|
January
2002
Media and Messages
Hundreds of
postal workers in Washington who had been exposed to anthrax decided
last month that the side effects of their antibiotics were unpleasant.
So they stopped taking them before the prescribed course had run
out, and some decided to meditate rather than medicate.
One postal worker declared, "It's now time
to trust in God. I figure He has a better answer than CDC has. He's
kept me."
Faith can be an important part of one's overall
health, but most people still want some temporal answers from the
CDC to questions about bioterrorism, and they want it now.
So far the government hasn't inspired a great deal
of faith in this crisis, and the public health system is in a well-documented
shambles.
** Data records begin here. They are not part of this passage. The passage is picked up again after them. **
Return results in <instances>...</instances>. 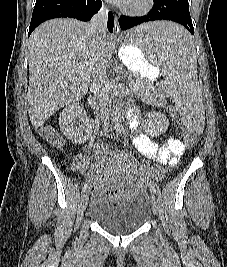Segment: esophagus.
Listing matches in <instances>:
<instances>
[{"mask_svg":"<svg viewBox=\"0 0 227 267\" xmlns=\"http://www.w3.org/2000/svg\"><path fill=\"white\" fill-rule=\"evenodd\" d=\"M114 34L115 36L122 35L121 28H120L119 21H118V16L116 14H115V19H114Z\"/></svg>","mask_w":227,"mask_h":267,"instance_id":"1","label":"esophagus"}]
</instances>
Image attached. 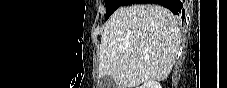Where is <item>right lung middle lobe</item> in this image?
<instances>
[{
	"label": "right lung middle lobe",
	"instance_id": "1",
	"mask_svg": "<svg viewBox=\"0 0 227 88\" xmlns=\"http://www.w3.org/2000/svg\"><path fill=\"white\" fill-rule=\"evenodd\" d=\"M132 0H106V20L109 18V16L120 6L131 4Z\"/></svg>",
	"mask_w": 227,
	"mask_h": 88
}]
</instances>
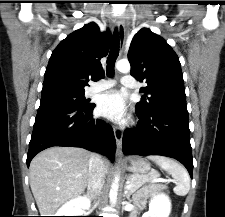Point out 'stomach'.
<instances>
[{
    "label": "stomach",
    "mask_w": 225,
    "mask_h": 217,
    "mask_svg": "<svg viewBox=\"0 0 225 217\" xmlns=\"http://www.w3.org/2000/svg\"><path fill=\"white\" fill-rule=\"evenodd\" d=\"M126 169L134 174L144 175L151 169L150 164L141 157L130 156L126 161Z\"/></svg>",
    "instance_id": "obj_1"
}]
</instances>
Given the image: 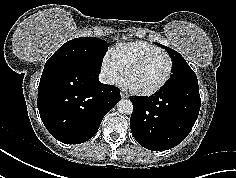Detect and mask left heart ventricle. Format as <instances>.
I'll return each instance as SVG.
<instances>
[{
	"instance_id": "b2bd125f",
	"label": "left heart ventricle",
	"mask_w": 236,
	"mask_h": 178,
	"mask_svg": "<svg viewBox=\"0 0 236 178\" xmlns=\"http://www.w3.org/2000/svg\"><path fill=\"white\" fill-rule=\"evenodd\" d=\"M169 61L166 56L158 55L150 58L133 70L127 77V83L139 90H147L158 85L166 76Z\"/></svg>"
}]
</instances>
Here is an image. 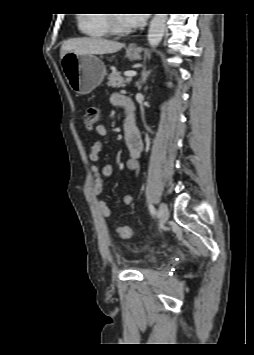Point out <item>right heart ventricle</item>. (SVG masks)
I'll list each match as a JSON object with an SVG mask.
<instances>
[{
    "mask_svg": "<svg viewBox=\"0 0 254 355\" xmlns=\"http://www.w3.org/2000/svg\"><path fill=\"white\" fill-rule=\"evenodd\" d=\"M108 13H84L78 18L80 31L91 38H105L110 35L108 27Z\"/></svg>",
    "mask_w": 254,
    "mask_h": 355,
    "instance_id": "e07e8e85",
    "label": "right heart ventricle"
}]
</instances>
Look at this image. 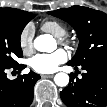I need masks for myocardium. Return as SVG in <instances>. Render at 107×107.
Segmentation results:
<instances>
[{
    "mask_svg": "<svg viewBox=\"0 0 107 107\" xmlns=\"http://www.w3.org/2000/svg\"><path fill=\"white\" fill-rule=\"evenodd\" d=\"M58 42L60 45L65 46L67 48H74L75 47V40L69 36H62L58 38Z\"/></svg>",
    "mask_w": 107,
    "mask_h": 107,
    "instance_id": "myocardium-1",
    "label": "myocardium"
}]
</instances>
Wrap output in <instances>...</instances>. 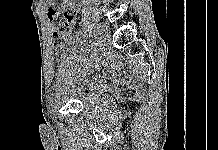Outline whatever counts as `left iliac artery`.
Wrapping results in <instances>:
<instances>
[{
  "label": "left iliac artery",
  "instance_id": "left-iliac-artery-1",
  "mask_svg": "<svg viewBox=\"0 0 218 150\" xmlns=\"http://www.w3.org/2000/svg\"><path fill=\"white\" fill-rule=\"evenodd\" d=\"M91 31H92V35H95L93 45L97 46L100 36L98 35L97 30H95L94 28ZM96 48L99 50L101 47L98 45ZM96 48L93 50L95 53L98 51ZM92 63H93V61H88V63L86 64L87 65L86 68L88 70L91 68L90 66L92 65Z\"/></svg>",
  "mask_w": 218,
  "mask_h": 150
}]
</instances>
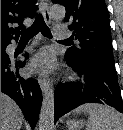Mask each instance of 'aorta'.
Masks as SVG:
<instances>
[{
    "label": "aorta",
    "mask_w": 123,
    "mask_h": 130,
    "mask_svg": "<svg viewBox=\"0 0 123 130\" xmlns=\"http://www.w3.org/2000/svg\"><path fill=\"white\" fill-rule=\"evenodd\" d=\"M65 8L62 5H53L49 15L54 20H61L65 17ZM54 128V90L50 83H47L43 92V100L39 115V130H53Z\"/></svg>",
    "instance_id": "aorta-1"
}]
</instances>
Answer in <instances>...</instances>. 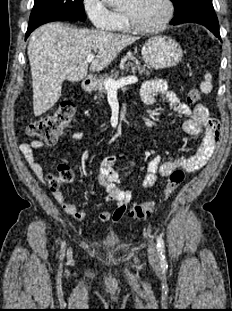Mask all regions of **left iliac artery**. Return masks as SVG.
<instances>
[{"mask_svg":"<svg viewBox=\"0 0 232 311\" xmlns=\"http://www.w3.org/2000/svg\"><path fill=\"white\" fill-rule=\"evenodd\" d=\"M157 249L159 252L161 264L165 265L166 264L165 245L161 236L157 237Z\"/></svg>","mask_w":232,"mask_h":311,"instance_id":"1","label":"left iliac artery"}]
</instances>
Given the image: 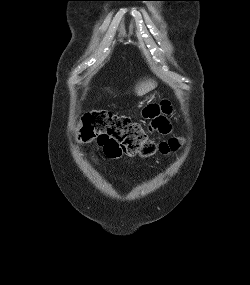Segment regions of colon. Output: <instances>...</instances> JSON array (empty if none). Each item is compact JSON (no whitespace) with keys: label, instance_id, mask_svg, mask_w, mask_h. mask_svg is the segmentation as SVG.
<instances>
[{"label":"colon","instance_id":"5ec220e1","mask_svg":"<svg viewBox=\"0 0 250 285\" xmlns=\"http://www.w3.org/2000/svg\"><path fill=\"white\" fill-rule=\"evenodd\" d=\"M78 138L82 142L96 140L111 158L122 154L141 157L156 153L166 155L177 151L182 144L180 138L155 142L139 123L107 110L86 113L79 126Z\"/></svg>","mask_w":250,"mask_h":285}]
</instances>
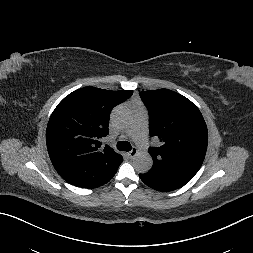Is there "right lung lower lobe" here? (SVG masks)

Independent scientists not affiliated with federal, state
or local governments are confused as well.
Ask a scientist, ask a health policy wonk, ask
your own doctor: "Where do you get your information on the
risks and cures for bioterrorism?"
The answer is going to be, "from the news
media" -- and that may not be a bad thing at all.
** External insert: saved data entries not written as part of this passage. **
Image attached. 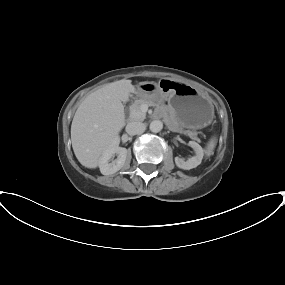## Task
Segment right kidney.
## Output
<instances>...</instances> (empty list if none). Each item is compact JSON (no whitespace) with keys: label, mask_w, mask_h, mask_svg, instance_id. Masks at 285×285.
<instances>
[{"label":"right kidney","mask_w":285,"mask_h":285,"mask_svg":"<svg viewBox=\"0 0 285 285\" xmlns=\"http://www.w3.org/2000/svg\"><path fill=\"white\" fill-rule=\"evenodd\" d=\"M118 144L119 140L114 141L106 148L100 157L99 168L103 175L114 174L125 164L128 151L126 148L119 147ZM114 155H117V158L111 161Z\"/></svg>","instance_id":"obj_1"}]
</instances>
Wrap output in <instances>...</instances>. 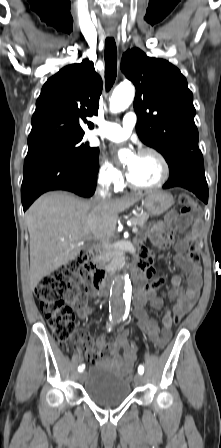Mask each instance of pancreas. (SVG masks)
<instances>
[{
    "mask_svg": "<svg viewBox=\"0 0 221 448\" xmlns=\"http://www.w3.org/2000/svg\"><path fill=\"white\" fill-rule=\"evenodd\" d=\"M147 214H138L130 219L134 226L144 227L148 220ZM102 261L107 265L108 269L114 270L121 265L122 257L119 252L106 247L101 254Z\"/></svg>",
    "mask_w": 221,
    "mask_h": 448,
    "instance_id": "cf45deb5",
    "label": "pancreas"
}]
</instances>
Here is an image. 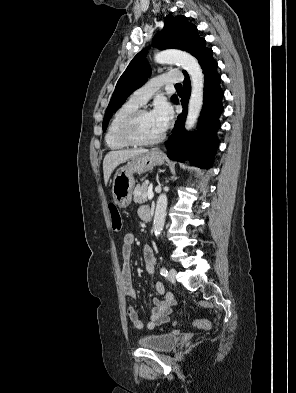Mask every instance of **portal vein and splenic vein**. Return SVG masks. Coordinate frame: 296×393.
<instances>
[{"instance_id": "portal-vein-and-splenic-vein-1", "label": "portal vein and splenic vein", "mask_w": 296, "mask_h": 393, "mask_svg": "<svg viewBox=\"0 0 296 393\" xmlns=\"http://www.w3.org/2000/svg\"><path fill=\"white\" fill-rule=\"evenodd\" d=\"M147 196L149 199L153 198L152 184L149 185Z\"/></svg>"}]
</instances>
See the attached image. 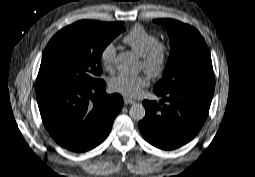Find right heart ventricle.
I'll use <instances>...</instances> for the list:
<instances>
[{"label": "right heart ventricle", "instance_id": "e07e8e85", "mask_svg": "<svg viewBox=\"0 0 255 177\" xmlns=\"http://www.w3.org/2000/svg\"><path fill=\"white\" fill-rule=\"evenodd\" d=\"M123 41L137 55L142 57L158 41V36L143 26L136 25L124 36Z\"/></svg>", "mask_w": 255, "mask_h": 177}]
</instances>
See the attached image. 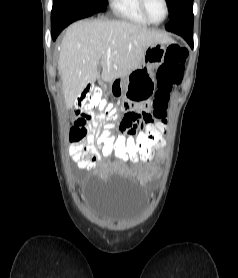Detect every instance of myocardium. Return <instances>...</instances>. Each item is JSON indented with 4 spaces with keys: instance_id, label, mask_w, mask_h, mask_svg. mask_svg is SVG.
I'll list each match as a JSON object with an SVG mask.
<instances>
[{
    "instance_id": "f54148a6",
    "label": "myocardium",
    "mask_w": 238,
    "mask_h": 278,
    "mask_svg": "<svg viewBox=\"0 0 238 278\" xmlns=\"http://www.w3.org/2000/svg\"><path fill=\"white\" fill-rule=\"evenodd\" d=\"M162 1H163V3H164V6H165V15H164V17L162 18V20H160V21H154V20L150 17V15H149V13H148V10H147V0H139L140 9H141L143 15H144L145 18H146L150 23H152V24H161V23H163V22L167 19L168 15H169V4H168V1H167V0H162Z\"/></svg>"
}]
</instances>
If the government can't be trusted, if the public
health system is inadequate, if doctors don't know the latest, then
perhaps an institution based on a competitive, free-market impulse
to distribute information fast and correctly is the new medium of
trust for public health.
Yes, the "media" as a true mediator --
filling an information vacuum and rapidly analyzing conflicting
claims. If 24/7 cable TV coverage can bring out the sensationalist
worst and occasionally interview false experts, it also has the
capacity to reach large audiences in real time to present accurate
public health information and, equally important, to correct wrong
information.
Likewise, the role of newspapers has always been
vital in transferring scientific information to practitioners who
would rather read the New York Times, Wall Street Journal or the
local daily than their own discipline's journals.
To some editors,
public health won't be an issue unless people are dying in the streets,
But most are beginning to see, thanks in part to the assault on
their own mailrooms, that the issue is as important as war or the
economy. Politicians, generals and the Federal Reserve avail themselves
of the news media to frame issues and form consensus. It is no less
important for the nation's medical leadership to do the same.